▶ Prompt
Each line in the records that mentions the word "января" needs to be listed.

▶ Records for the task
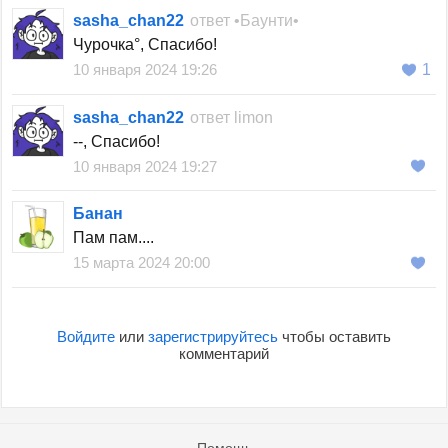
sasha_chan22
ответ
•Баунти•
Чурочка°, Спасибо!
10 января 2024 19:26
1
sasha_chan22
ответ
limon
--, Спасибо!
10 января 2024 19:27
Банан
Пам пам....
15 марта 2024 20:00
Войдите
или
зарегистрируйтесь
чтобы оставить
комментарий
Помощь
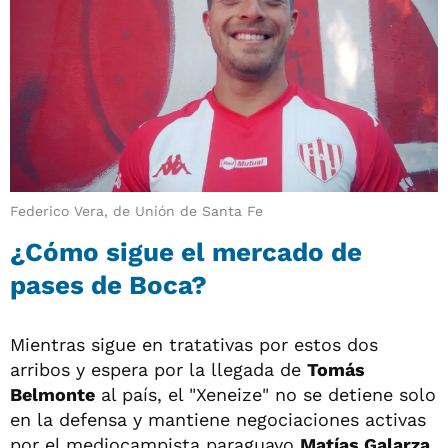
Federico Vera, de Unión de Santa Fe
¿Cómo sigue el mercado de
pases de Boca?
Mientras sigue en tratativas por estos dos
arribos y espera por la llegada de
Tomás
Belmonte
al país, el "Xeneize" no se detiene solo
en la defensa y mantiene negociaciones activas
por el mediocampista paraguayo
Matías Galarza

▶ Written answer
10 января 2024 19:26
10 января 2024 19:27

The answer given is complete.